# Document extract

►

Complimenting this is an indoor/outdoor vibe of the map. There are several areas outside the main dungeon, essentially attached to it. That fit in well, and supplement the mythic nature. This place is DIFFERENT, the vibe tells you. Not ruins, but actual locales, it integrates well in a way that I don’t know I’ve ever seen before.

The interactivity is great, complimenting the folk lore themes by not having everything be combat. People to talk to, trick, and, yes, stab if need be. But brave Little Tailoring the thing will probably work out better for you. 

The writing is great. In the fest hall of the goose king, at the start, we get “While the Goskarls sneer and bluster as a matter of pride, most of the court is amused and delighted to chat with the brave and common fools risking their lives on a mythic Journey”. That sets a mood that any DM should be able to instantly run well. Or, more traditionally, how about “Wide stairs open to a pair of low, candle-lit, stone galleries that reek of curdled wounds and stale sweat. Shuffling figures, their shadows huge on the peeling white plastered walls, crouch at the mouths of various niches” Wide stairs. Low galleries. Candle-lit. Reeking. Figures that SHUFFLE. The use of adjectives and adverbs here is excellent. It really paints the picture that I wish most adventures would. And none of these are isolated examples, it hits over and over and over again, as we’ve all come to expect from Gus.

◄

# Raw data
►

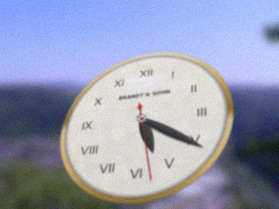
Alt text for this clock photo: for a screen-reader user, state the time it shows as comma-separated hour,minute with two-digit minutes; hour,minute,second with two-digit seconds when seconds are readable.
5,20,28
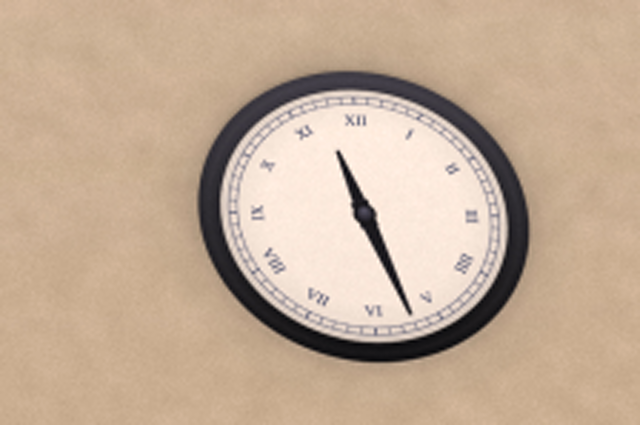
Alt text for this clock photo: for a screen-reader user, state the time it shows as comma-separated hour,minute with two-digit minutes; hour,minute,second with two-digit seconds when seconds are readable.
11,27
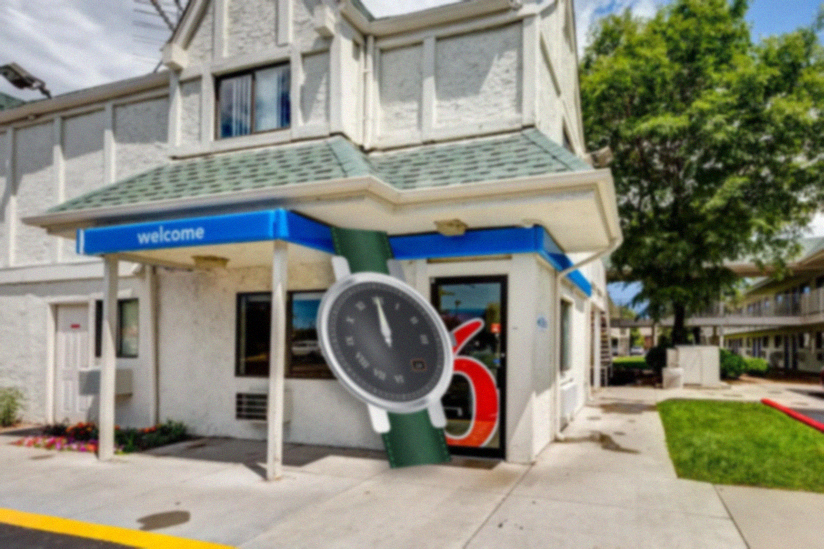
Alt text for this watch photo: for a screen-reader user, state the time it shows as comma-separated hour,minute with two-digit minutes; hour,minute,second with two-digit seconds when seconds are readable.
12,00
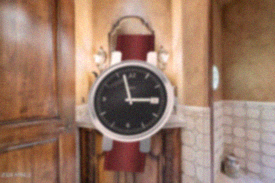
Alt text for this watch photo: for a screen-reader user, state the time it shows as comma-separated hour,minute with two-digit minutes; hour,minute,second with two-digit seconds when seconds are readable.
2,57
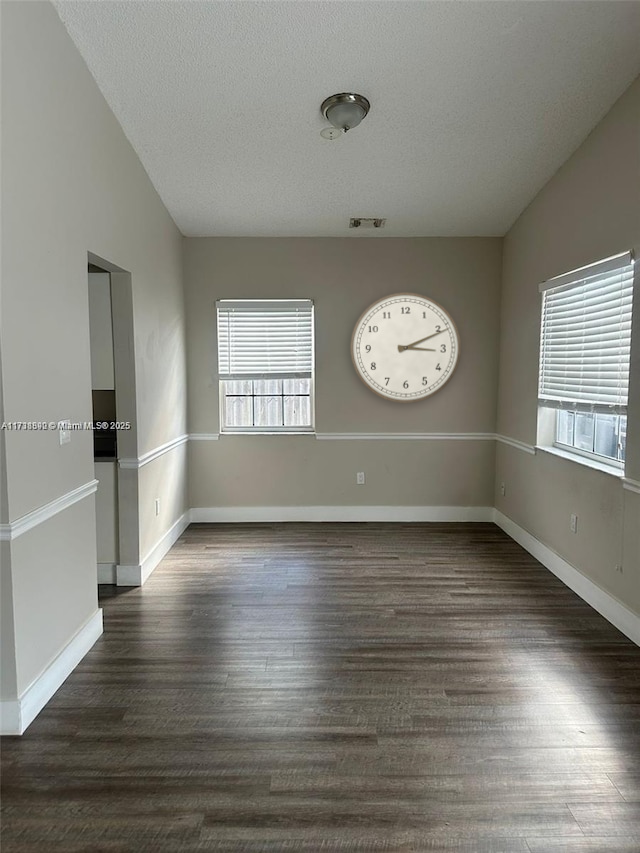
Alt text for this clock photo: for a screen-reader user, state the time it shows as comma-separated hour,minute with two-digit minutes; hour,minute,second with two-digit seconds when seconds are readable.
3,11
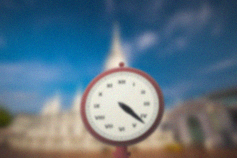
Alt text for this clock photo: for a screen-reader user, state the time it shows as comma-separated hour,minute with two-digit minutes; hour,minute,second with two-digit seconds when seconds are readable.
4,22
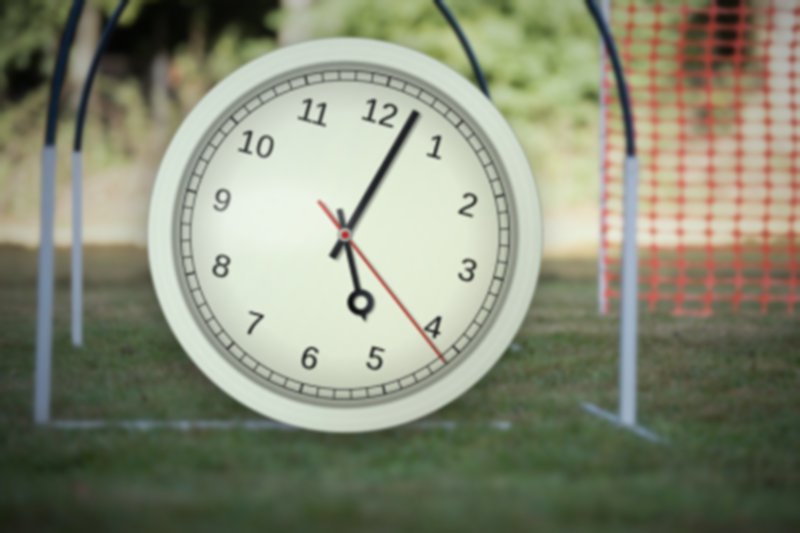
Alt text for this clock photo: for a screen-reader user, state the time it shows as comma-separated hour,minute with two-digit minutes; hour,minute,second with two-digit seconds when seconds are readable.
5,02,21
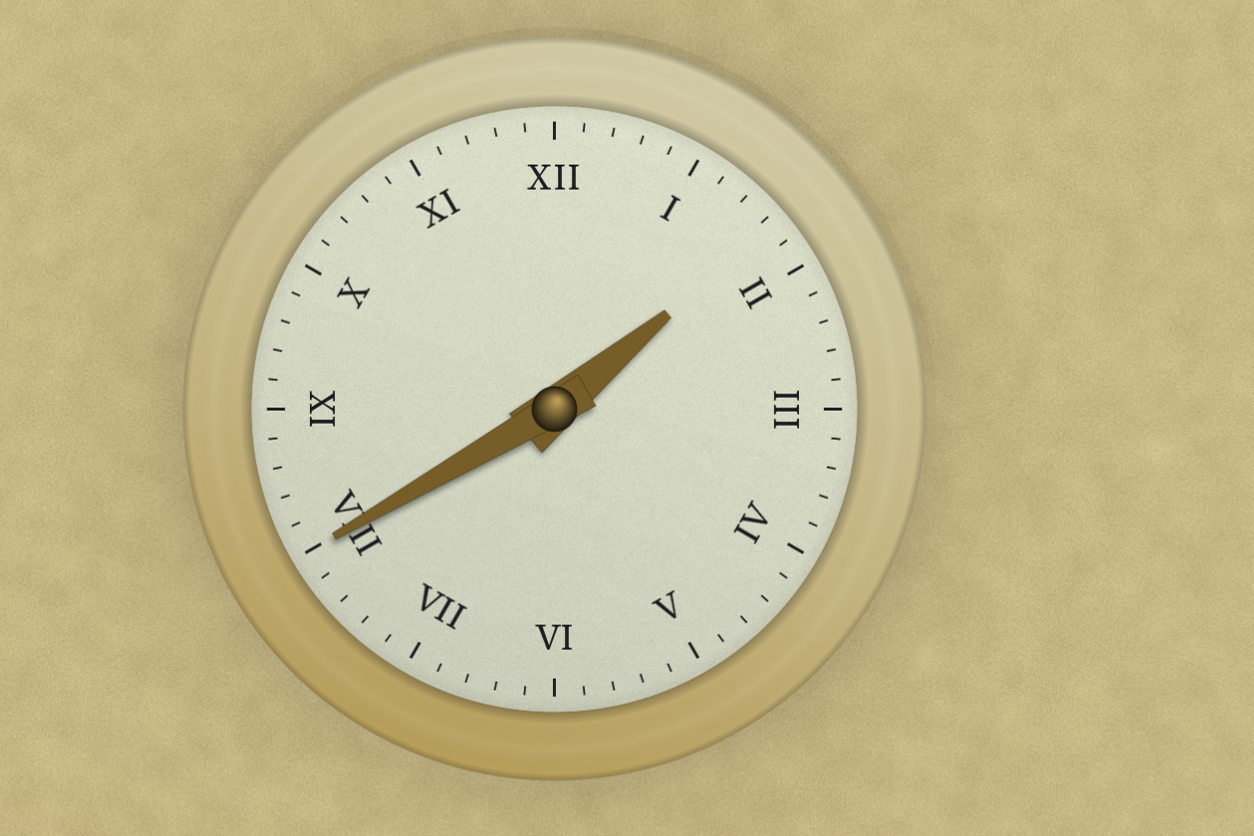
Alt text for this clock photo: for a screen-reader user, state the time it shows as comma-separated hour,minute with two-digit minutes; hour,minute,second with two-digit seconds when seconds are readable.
1,40
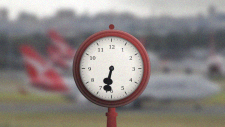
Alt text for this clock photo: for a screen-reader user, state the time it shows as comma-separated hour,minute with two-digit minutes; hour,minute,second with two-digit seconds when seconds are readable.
6,32
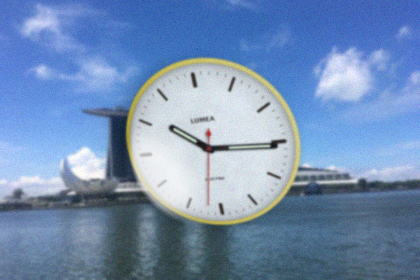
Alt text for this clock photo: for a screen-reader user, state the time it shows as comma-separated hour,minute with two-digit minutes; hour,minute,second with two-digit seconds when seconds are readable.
10,15,32
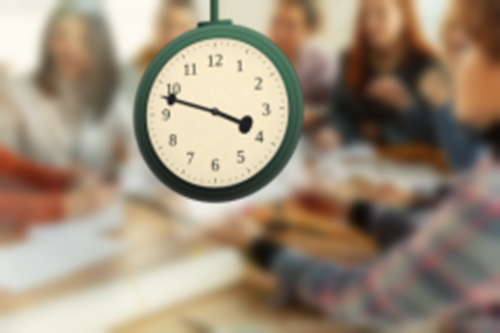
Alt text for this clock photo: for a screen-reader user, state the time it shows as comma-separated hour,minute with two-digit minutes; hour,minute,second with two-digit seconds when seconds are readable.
3,48
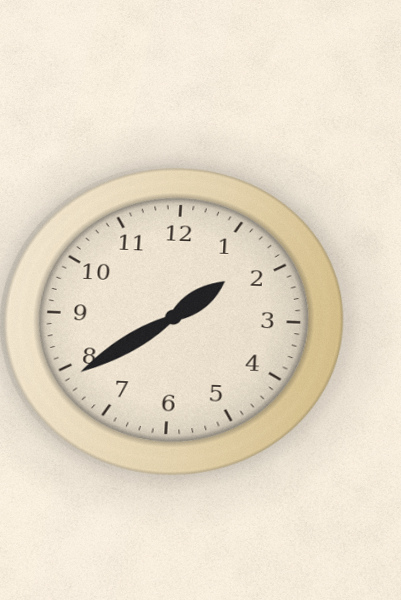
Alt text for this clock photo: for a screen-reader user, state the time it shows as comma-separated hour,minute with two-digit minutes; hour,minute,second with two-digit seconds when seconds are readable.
1,39
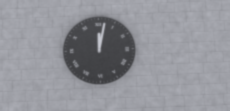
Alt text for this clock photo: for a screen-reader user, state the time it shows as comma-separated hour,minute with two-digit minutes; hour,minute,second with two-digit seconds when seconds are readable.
12,02
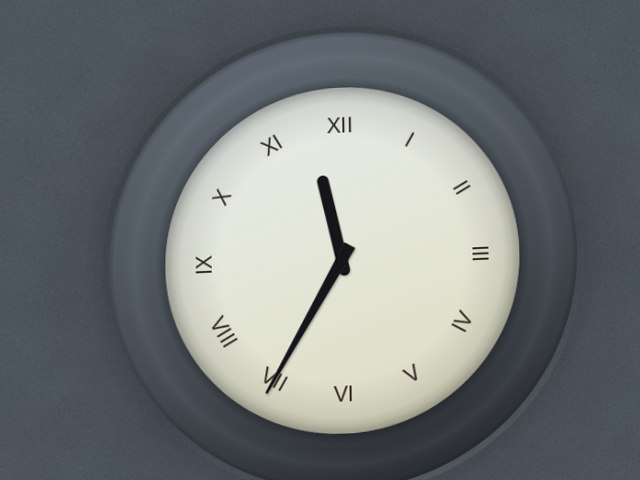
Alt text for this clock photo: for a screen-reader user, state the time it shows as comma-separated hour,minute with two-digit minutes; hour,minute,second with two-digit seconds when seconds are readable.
11,35
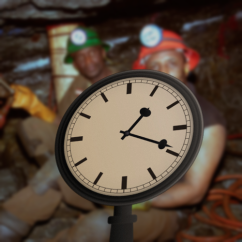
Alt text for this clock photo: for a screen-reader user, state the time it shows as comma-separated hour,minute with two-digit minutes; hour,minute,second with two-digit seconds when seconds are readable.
1,19
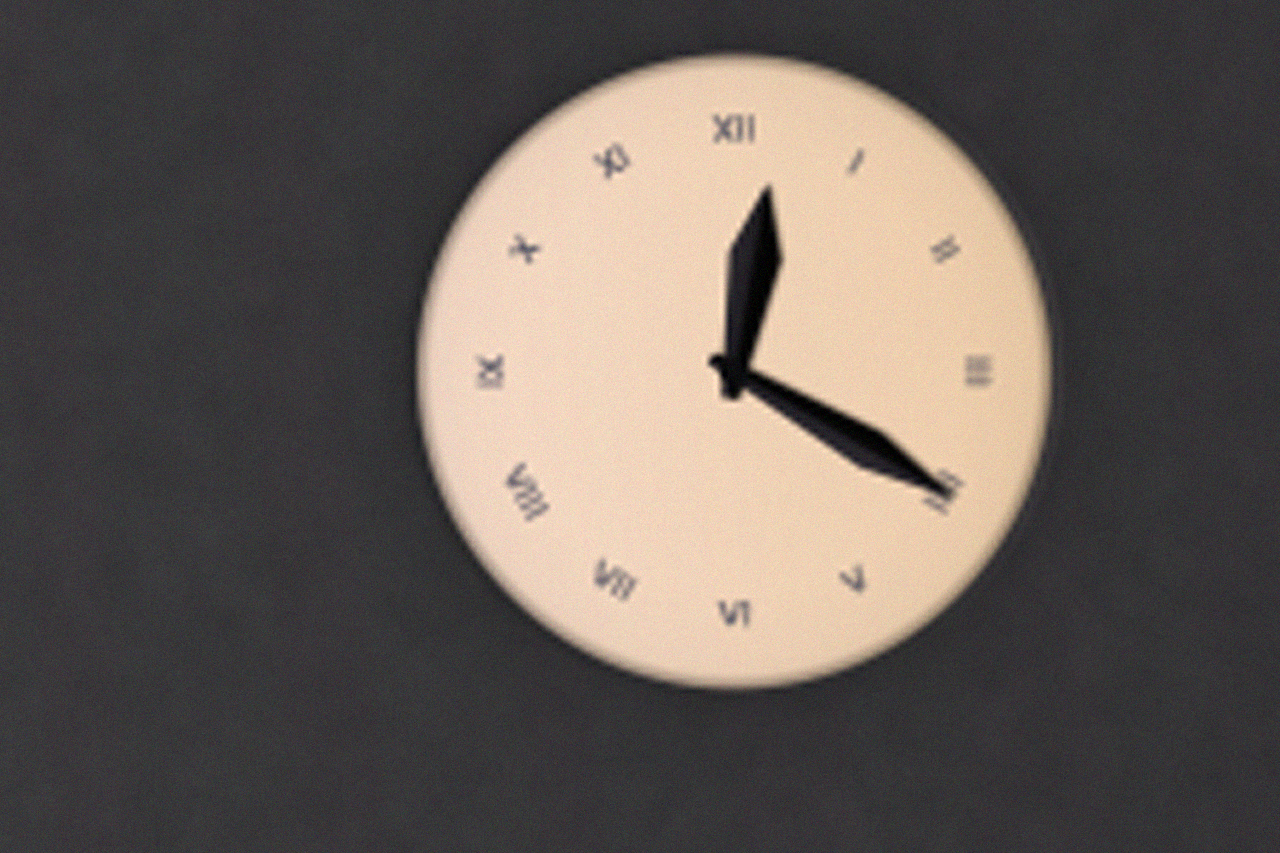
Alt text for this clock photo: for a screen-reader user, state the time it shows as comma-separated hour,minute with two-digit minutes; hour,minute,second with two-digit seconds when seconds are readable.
12,20
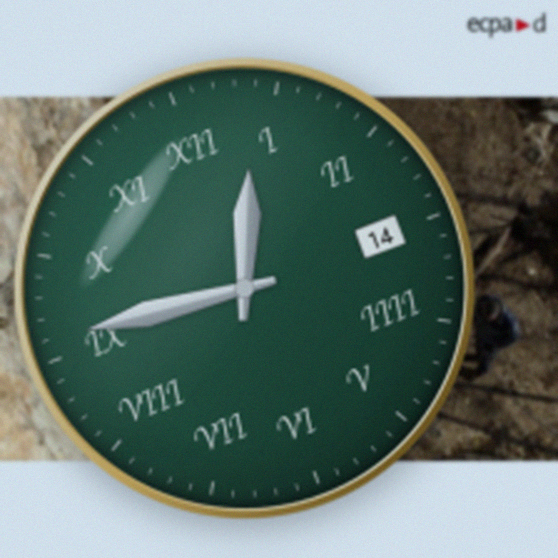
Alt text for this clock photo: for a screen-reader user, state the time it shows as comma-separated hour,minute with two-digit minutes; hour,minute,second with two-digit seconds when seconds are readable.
12,46
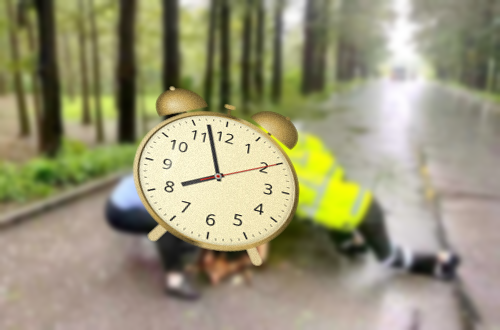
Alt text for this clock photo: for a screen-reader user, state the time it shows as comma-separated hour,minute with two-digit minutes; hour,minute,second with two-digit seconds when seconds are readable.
7,57,10
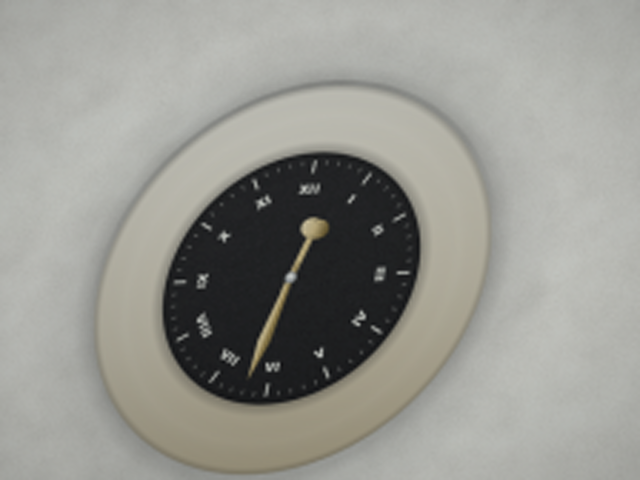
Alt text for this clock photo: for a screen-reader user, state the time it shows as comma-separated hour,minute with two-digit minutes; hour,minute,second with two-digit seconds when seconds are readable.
12,32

◄

# Problems to work on
1 – In the adventure review, render the sentence "That sets a mood that any DM should be able to instantly run well." in Spanish.
2 – Resume the adventure review after its final sentence and extend it by one more paragraph.

# Exercise answers
1 – Eso crea un ambiente que cualquier DM debería poder dirigir bien al instante.

2 –
I think the only way this is really lacking is in the journey to the Ganshoggrs lair. The devastation is a little lacking. I don’t know what I expect to see here. Refugees Destroyed lands? Trees with bodies in them? There are a few encounters on the way, but they tend to not be of this variety; they are mre mythic/folk, like a troll under a bridge. I think perhaps some lead in, to transition from the feast hall to the “lower” mythic encounters may have been in order to set the mood.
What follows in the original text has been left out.